Many energy experts will tell you about the almost unlimited potential that hydrogen has, some of them will even call hydrogen as the key fuel to clean energy future. Hydrogen is definitely one of the most acceptable fuels from environmental point of view. When hydrogen burns in air, it produces nothing but water vapor, meaning it is totally ecologically acceptable. There have been already some ideas from prominent energy experts on how hydrogen will soon replace gasoline, oil, natural gas, coal, and nuclear power, ensuring clean energy worldwide.

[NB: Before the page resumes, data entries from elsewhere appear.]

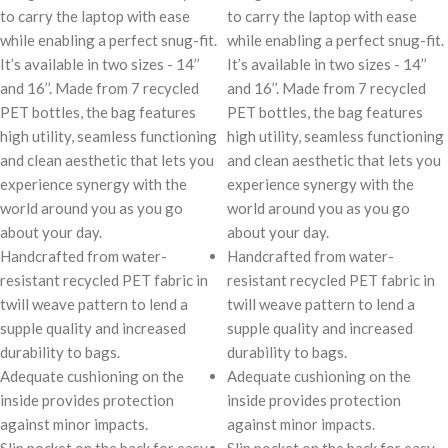
to carry the laptop with ease
to carry the laptop with ease
while enabling a perfect snug-fit.
while enabling a perfect snug-fit.
It’s available in two sizes - 14’’
It’s available in two sizes - 14’’
and 16’’. Made from 7 recycled
and 16’’. Made from 7 recycled
PET bottles, the bag features
PET bottles, the bag features
high utility, seamless functioning
high utility, seamless functioning
and clean aesthetic that lets you
and clean aesthetic that lets you
experience synergy with the
experience synergy with the
world around you as you go
world around you as you go
about your day.
about your day.
Handcrafted from water-
Handcrafted from water-
resistant recycled PET fabric in
resistant recycled PET fabric in
twill weave pattern to lend a
twill weave pattern to lend a
supple quality and increased
supple quality and increased
durability to bags.
durability to bags.
Adequate cushioning on the
Adequate cushioning on the
inside provides protection
inside provides protection
against minor impacts.
against minor impacts.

Hydrogen is by far the most abundant element in universe therefore it can’t be depleted like fossil fuels can, and unlike the fossil fuels it is totally environmentally acceptable. And we have been already using hydrogen for couple of decades as the fuel to provide electricity for the space shuttles. So why then, with so many obvious advantages we don’t use hydrogen as fuel much more than we currently do?
This is mostly because hydrogen production requires great deal of energy. The most common method of producing hydrogen is done via the catalytic steam reforming of methane, process that at the end results in hydrogen and carbon monoxide, and the carbon monoxide can be further reformed to produce more hydrogen if required. This does not only require great deal of energy but also contributes to the worldwide increase in global emissions of carbon dioxide, so the most common production of hydrogen definitely has some serious disadvantages that need to be solved in order to make hydrogen production more efficient.

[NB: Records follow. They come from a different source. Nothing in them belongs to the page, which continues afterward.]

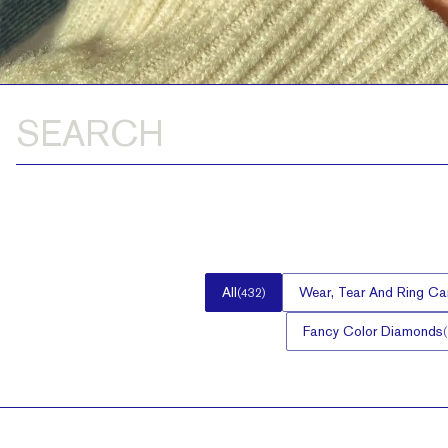
All
Wear, Tear And Ring Ca
(
432
)
Fancy Color Diamonds
(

One of the solutions to hydrogen production problem could be harnessing hydrogen by utilizing renewable energy sources like wind power and solar power. Some companies, like U.S. company Avālence LLC have used the process of electrolysis to convert water and electricity into high purity pressurized hydrogen gas that doesn’t require a separate compressor, meaning it consumes significantly less energy for production. Avālence LLC announced how this process cuts capital costs by up to 50%, and operating costs by 20%.
The lower energy consumption in this case means that these hydrogen generating systems could be even powered by wind turbines or solar panels, and with this the disadvantage of emitting carbon emissions would also be canceled. Also, the hydrogen produced during inexpensive or excess power production periods can be easily stored and later distributed to stationary fuel cell generators to supply electricity during peak demand periods.
However, this technology has been so far completed only on small-scale units for residential use, and lot more researches is needed to make hydrogen production totally efficient from economic, as well as from ecological point of view. Based on the current researches it certainly looks like the main disadvantage of hydrogen as the clean fuel, namely the hydrogen production, is one obstacle that science should overcome in years to come.